As for being disbarred, you don't have to be a lawyer to be on the Supreme Court. I'm still awaiting my appointment :)
 
Yellowgin said:
Can a sitting judge such as the most recent appointed lady be disbarred and thus kicked off the bench? A lawyer or judge who practices or rules against the 2nd Amendment is guilty of malpractice--they are no different from a doctor who poisons patients.

Don't confuse media hype with an honest reading of a legal opinion.

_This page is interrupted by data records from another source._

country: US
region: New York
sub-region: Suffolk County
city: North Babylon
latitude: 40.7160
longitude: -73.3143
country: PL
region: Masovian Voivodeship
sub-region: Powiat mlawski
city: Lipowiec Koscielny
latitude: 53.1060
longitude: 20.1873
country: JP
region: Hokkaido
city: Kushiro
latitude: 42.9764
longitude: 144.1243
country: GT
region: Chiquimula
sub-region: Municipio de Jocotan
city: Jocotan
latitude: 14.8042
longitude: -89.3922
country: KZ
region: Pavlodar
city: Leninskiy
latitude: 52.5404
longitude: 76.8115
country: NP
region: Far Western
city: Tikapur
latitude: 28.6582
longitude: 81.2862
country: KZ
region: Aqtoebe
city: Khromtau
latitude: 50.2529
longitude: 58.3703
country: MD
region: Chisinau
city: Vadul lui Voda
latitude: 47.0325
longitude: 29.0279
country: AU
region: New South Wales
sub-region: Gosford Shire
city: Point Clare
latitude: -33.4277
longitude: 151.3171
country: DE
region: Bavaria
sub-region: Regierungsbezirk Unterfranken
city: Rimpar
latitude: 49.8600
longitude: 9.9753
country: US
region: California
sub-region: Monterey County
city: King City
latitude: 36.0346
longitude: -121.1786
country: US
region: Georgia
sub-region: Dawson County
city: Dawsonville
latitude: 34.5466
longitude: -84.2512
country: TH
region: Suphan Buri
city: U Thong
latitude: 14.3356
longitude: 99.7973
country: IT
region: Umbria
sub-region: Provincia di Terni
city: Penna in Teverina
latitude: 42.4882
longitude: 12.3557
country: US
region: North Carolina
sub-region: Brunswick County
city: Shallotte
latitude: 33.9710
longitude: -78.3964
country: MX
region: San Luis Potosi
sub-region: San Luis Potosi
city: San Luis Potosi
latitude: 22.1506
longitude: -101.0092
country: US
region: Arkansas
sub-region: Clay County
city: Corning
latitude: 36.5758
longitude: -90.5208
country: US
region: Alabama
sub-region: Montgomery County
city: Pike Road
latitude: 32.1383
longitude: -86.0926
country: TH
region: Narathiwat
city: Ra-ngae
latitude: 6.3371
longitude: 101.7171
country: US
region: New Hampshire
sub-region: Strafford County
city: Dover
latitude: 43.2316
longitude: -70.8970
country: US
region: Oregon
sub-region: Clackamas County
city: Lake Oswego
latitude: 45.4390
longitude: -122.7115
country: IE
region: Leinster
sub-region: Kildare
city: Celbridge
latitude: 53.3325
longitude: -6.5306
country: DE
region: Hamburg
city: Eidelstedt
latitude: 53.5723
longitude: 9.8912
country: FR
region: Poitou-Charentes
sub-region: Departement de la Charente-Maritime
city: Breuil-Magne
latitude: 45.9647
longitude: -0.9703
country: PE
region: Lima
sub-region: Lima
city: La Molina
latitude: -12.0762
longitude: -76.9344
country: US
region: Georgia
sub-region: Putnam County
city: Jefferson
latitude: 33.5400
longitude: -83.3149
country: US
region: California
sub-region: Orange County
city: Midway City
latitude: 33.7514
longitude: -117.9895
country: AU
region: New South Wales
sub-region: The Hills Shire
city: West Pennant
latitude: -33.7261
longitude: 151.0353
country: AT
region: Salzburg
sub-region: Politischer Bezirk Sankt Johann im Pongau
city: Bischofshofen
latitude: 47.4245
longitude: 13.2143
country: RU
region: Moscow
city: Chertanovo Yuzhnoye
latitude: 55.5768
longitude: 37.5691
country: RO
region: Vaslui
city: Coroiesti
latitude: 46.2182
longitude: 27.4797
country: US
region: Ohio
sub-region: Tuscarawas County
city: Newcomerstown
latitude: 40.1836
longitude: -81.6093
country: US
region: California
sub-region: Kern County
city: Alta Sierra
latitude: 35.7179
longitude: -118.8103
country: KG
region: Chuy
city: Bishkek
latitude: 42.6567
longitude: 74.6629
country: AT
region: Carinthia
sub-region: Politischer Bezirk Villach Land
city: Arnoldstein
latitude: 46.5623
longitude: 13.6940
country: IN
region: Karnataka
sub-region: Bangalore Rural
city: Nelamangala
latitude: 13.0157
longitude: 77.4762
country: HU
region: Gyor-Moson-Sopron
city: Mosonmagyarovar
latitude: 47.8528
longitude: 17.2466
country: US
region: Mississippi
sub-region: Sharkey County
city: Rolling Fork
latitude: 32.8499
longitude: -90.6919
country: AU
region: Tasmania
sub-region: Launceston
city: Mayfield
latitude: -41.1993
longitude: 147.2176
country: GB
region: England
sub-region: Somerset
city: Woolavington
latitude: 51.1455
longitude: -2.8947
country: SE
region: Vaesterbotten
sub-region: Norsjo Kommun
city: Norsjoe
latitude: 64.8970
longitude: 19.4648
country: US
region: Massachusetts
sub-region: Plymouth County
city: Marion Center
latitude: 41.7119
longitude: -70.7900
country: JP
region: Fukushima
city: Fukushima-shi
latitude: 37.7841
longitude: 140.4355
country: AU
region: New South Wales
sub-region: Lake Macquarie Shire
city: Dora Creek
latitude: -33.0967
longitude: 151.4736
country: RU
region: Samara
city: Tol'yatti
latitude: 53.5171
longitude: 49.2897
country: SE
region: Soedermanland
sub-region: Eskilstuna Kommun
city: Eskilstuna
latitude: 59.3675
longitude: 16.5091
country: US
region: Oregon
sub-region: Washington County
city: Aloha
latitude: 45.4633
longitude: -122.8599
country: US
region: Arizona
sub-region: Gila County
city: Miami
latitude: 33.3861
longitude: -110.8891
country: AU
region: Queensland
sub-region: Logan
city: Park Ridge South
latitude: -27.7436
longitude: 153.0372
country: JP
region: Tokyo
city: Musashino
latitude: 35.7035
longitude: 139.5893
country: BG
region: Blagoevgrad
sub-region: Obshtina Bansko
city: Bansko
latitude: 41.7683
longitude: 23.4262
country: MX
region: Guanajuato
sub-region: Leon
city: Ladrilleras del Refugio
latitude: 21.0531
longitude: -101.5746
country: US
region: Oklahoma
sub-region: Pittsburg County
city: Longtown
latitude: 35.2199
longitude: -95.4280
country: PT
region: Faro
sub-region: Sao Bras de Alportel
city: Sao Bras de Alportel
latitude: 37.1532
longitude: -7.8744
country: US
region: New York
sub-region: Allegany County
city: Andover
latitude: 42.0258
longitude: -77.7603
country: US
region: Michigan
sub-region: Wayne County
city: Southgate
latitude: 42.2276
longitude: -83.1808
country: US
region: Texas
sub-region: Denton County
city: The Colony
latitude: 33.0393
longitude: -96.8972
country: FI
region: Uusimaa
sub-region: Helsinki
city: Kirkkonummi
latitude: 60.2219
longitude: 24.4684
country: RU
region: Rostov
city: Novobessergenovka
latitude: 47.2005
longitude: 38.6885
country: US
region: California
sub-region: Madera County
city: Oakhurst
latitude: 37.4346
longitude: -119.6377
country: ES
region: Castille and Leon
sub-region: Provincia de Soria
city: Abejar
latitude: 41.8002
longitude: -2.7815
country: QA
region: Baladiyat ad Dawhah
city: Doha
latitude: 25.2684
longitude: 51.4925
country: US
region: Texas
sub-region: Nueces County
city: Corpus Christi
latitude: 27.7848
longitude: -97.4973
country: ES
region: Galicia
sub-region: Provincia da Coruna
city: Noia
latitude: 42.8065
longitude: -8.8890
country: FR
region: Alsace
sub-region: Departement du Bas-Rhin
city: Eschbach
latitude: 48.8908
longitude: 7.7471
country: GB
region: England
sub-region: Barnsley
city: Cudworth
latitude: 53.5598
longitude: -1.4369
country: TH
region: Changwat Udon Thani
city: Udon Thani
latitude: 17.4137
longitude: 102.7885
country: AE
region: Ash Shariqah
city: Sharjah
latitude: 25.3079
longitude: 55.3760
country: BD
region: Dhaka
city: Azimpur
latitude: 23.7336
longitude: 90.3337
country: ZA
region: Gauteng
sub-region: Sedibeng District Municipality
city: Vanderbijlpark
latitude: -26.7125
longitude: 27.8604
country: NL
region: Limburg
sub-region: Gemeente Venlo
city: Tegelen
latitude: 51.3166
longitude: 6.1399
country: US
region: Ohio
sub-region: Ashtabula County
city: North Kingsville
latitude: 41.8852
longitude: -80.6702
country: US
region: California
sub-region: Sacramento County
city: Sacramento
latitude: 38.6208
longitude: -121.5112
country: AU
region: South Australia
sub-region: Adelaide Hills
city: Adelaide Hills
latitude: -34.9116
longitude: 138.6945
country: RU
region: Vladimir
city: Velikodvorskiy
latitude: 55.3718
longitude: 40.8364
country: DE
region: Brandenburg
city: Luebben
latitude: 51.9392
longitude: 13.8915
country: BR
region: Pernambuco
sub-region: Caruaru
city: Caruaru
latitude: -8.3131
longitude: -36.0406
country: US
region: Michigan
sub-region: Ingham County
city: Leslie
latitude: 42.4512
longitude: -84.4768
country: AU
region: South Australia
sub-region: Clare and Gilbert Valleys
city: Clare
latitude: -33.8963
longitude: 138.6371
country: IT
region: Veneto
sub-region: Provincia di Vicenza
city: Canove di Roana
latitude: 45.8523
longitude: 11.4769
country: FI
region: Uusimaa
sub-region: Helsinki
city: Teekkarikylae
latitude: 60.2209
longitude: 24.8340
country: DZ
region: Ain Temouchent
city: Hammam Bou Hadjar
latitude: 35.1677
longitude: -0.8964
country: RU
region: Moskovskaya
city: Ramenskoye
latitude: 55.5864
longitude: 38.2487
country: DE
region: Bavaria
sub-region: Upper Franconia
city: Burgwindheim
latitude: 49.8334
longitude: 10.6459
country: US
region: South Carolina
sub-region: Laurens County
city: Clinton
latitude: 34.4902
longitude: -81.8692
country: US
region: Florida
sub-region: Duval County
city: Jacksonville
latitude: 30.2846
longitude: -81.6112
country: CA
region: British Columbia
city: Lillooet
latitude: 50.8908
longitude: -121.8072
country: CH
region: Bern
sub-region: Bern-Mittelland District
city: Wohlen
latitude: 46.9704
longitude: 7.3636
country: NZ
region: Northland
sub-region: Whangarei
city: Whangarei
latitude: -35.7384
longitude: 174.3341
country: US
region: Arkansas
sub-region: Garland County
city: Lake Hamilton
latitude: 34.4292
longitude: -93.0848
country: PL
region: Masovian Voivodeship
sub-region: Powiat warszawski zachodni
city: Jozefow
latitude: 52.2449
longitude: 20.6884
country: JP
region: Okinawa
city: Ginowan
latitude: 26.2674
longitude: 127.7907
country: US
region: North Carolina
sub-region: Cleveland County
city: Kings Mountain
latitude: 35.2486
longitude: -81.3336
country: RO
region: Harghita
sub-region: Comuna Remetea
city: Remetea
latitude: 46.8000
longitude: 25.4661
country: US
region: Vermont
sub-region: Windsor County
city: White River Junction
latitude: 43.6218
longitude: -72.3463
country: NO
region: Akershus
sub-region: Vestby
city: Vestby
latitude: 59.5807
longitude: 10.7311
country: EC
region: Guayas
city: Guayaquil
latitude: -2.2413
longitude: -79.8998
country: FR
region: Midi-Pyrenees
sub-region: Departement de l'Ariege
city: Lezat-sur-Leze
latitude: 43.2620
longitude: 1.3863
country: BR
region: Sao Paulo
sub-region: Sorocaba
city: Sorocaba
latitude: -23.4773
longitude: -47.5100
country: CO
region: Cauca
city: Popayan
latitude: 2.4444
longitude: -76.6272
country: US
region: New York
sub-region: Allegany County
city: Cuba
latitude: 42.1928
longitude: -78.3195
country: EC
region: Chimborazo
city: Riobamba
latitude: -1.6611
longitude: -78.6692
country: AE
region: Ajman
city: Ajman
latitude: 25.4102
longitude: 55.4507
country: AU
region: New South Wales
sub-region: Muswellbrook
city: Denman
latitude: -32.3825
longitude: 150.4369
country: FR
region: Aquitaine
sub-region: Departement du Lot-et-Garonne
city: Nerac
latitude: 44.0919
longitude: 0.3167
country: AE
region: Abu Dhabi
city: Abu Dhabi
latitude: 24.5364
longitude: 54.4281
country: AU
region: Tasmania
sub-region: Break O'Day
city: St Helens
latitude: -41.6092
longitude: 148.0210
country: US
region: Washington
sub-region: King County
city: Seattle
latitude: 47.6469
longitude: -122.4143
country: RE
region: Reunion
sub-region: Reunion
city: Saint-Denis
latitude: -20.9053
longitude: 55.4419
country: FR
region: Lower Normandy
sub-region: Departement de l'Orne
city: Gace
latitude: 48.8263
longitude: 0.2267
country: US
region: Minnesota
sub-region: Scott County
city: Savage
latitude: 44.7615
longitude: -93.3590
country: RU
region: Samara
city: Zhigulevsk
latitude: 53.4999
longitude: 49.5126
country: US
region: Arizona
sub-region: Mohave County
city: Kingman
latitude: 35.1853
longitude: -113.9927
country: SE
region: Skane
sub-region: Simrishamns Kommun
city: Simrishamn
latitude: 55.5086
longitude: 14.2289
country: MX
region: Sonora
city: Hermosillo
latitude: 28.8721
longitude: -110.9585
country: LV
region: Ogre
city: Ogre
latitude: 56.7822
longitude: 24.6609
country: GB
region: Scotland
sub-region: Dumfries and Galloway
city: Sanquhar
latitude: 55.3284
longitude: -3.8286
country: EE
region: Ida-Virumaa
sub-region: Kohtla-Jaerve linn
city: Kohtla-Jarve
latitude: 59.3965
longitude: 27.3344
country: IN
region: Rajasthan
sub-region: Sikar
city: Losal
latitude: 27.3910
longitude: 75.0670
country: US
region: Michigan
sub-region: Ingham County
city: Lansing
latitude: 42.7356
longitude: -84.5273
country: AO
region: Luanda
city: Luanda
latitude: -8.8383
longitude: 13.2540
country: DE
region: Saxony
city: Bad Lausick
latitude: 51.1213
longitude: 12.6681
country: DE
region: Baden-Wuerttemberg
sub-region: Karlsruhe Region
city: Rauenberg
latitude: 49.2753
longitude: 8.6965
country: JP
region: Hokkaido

In this case, what you have described is not going to happen by any stretch of the most creative imagination.
 
Depending upon the question the Court will answer (assuming arguendo that cert is granted), once incorporated, the bare minimum that the court will do is to decide if the regulations are constitutional or not. The precedent being, what they ruled in D.C.

This means that if the Court decides that the 2A is incorporated against the States and local governments, the Chicago codes will fall.

I don't expect any more expansion than that.
 
This means that if the Court decides that the 2A is incorporated against the States and local governments, the Chicago codes will fall.

I don't expect any more expansion than tha

At first that's likely true.

The line of lawsuits that would come behind it, however, is mind boggling.
 
once incorporated, the bare minimum that the court will do is to decide if the regulations are constitutional or not.
The bare minimum would be the court remanding the cases for the lower judges to determine whether the regulations at issue violate the 2A. That scenario is actually quite likely to happen.

So when could we see a decision if they choose to hear the case(s)?
And any response to when this case would be decided if it was heard?
The earliest the court would hear oral arguments in the case would be early 2010, however, it's more likely that oral argument would occur early spring of 2010. Very high profile cases such as this one are generally not published until the last week of the term, which is usually the last week of June. So don't expect a decision on these incorporation cases until late June 2010.
And will they merge the two cases?
It is extremely likely that the three incorporation cases will be consolidated and heard together by the court.